Bee Monitoring and Behaviour Prediction
Collecting data on environmental factors and processes surrounding the bee-hive through IoT sensors, and training AI with these observations to improve predictability in beekeeping.
Successful beekeeping depends on multiple environmental factors and processes inside and outside the hive. To make beekeeping more predictable this Flagship Innovation Experiment (FIE) focuses on the long-term collection and monitoring of data from the surrounding environment and the hive itself such as temperature, humidity, sensor measurements, and expert surveys alongside observation data. Ultimately, Artificial Intelligence (AI) can be deployed and trained with the use of these insights. Hence, the main goal of this FIE is to deliver a technological platform, centralising all datasets in one entity. The monitoring is carried out by wireless sensor networks and similar Internet of Things (IoT) solutions.
As a result, notification systems for beekeepers can be implemented while irregularities are identified and resolved in real-time actions. To accurately identify changes in bees’ behaviours, the redesign and modification of existing implementations are a crucial part of this FIE. Thus, developers, service providers and end-users work closely together in this project to achieve the best possible outcome.

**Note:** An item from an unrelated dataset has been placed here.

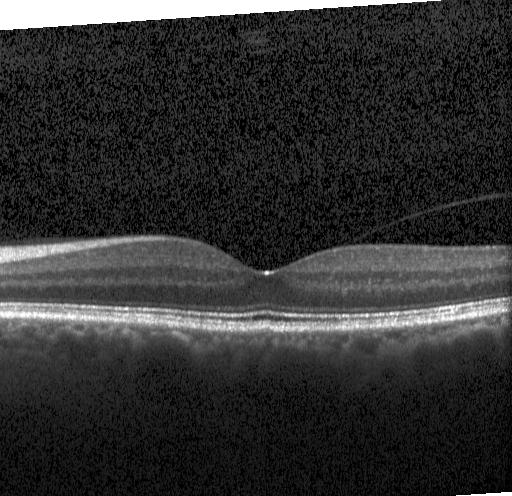
OCT B-scan.
This B-scan demonstrates neither choroidal neovascularization, diabetic macular edema, nor drusen.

There are several lessons learnt during the implementation of this project. Dependency from 3rd party developed hardware solutions impacts planned development plans - readiness of used technology for use must be tested already in advance, reviewed as minimum one other completely independent alternative option. From today's experience and perspective, FIE should have one partner as a hardware provider with experience and flexibility to modify, adapt and deliver sensor nodes ready to use to FIE customers. Also, platform sustainability it's dependent on ready to use, simple and durable hardware solutions.